In a YouTube video posted Monday morning titled “Positivity Pledge,” Gifford pushed back against the video, describing it as an intentional distortion of his words. He said his efforts on the campaign trail would remain positive through the Sept. 4 primary.

“This is exactly what we do not need in our politics right now: negative, personal attacks,” Gifford said in the video.

The video cuts together different scenes — such as Gifford saying he might know more people in Los Angeles or Washington, D.C. than he does in Boston — from the 10-part documentary, although it does not indicate who produced it.

Markwith’s tweet describes it as a “troubling video” and tagged the Massachusetts Democratic Party, several media outlets and both Dan Koh and Barbara L’Italien, two of Gifford’s opponents in the primary. His page is set to private, but The Sun acquired a screenshot of the initial tweet.

Markwith could not be reached Monday for comment.

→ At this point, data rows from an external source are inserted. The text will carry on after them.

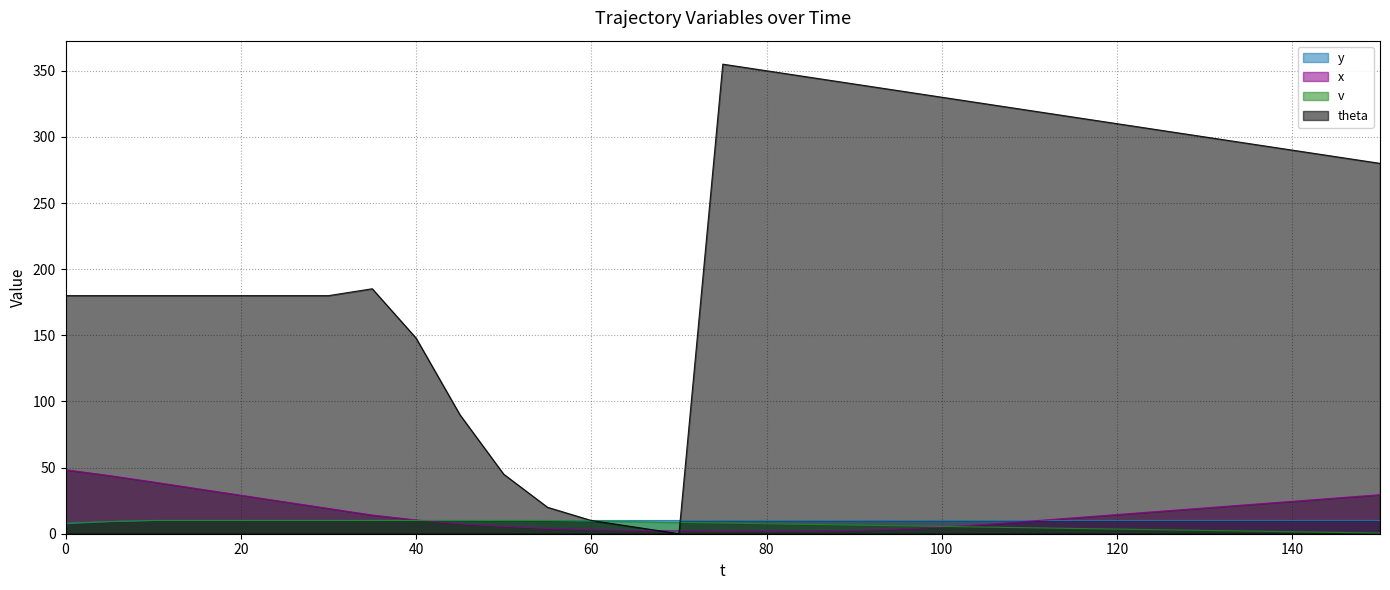

Between 90 and 135, which series saw the biggest shift?

theta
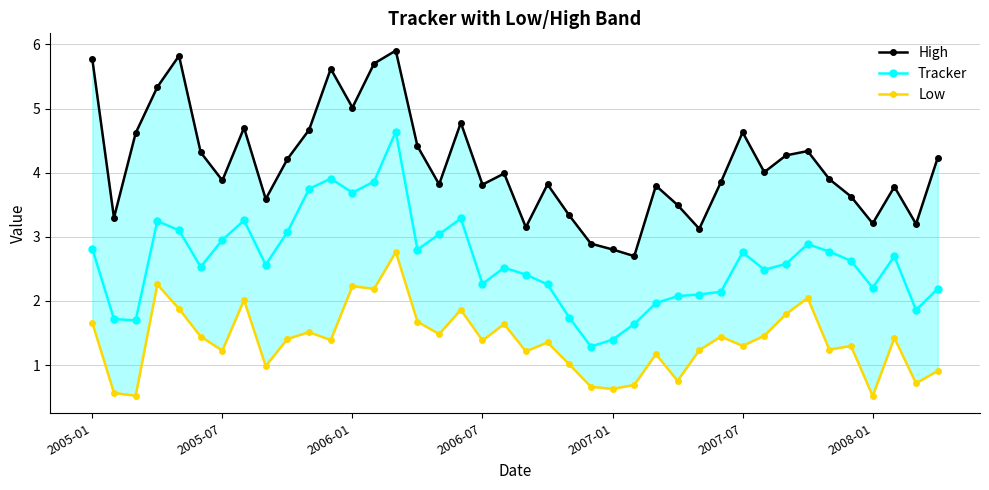

True or false: Tracker has more than 2 points higher than both neighbors.

True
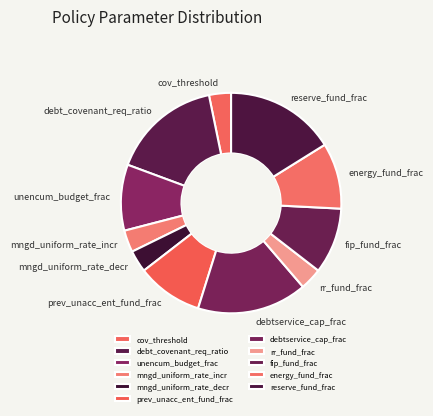

Is it true that debt_covenant_req_ratio is 29% of the pie?

False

Kerrigan, who dropped out of the race in February, and later endorsed L’Italien, retweeted the video. That tweet is no longer visible, but could be found Monday afternoon on a Google cached version of Kerrigan’s feed.

Markwith and Kerrigan had connected before: when Kerrigan was running for lieutenant governor in 2013 and 2014, Markwith gave him a combined $1,000, according to OCPF records.

Reached by The Sun Monday afternoon, Kerrigan said he had no involvement beyond retweeting the link to the video. He did not know its origins, but said it “definitely” was not originally made by Markwith.

“I know nothing more about it other than that I saw it and retweeted it,” Kerrigan said.

On Monday evening, Kerrigan tweeted that he believes the race should not focus on critical ads.

“This election simply has to be about what’s going on right now in DC & what the future will be for the people of #ma3 & this country,” Kerrigan wrote. “Negative attacks about things in the past shouldn’t distract us. The stakes are too high for that kind of nonsense.”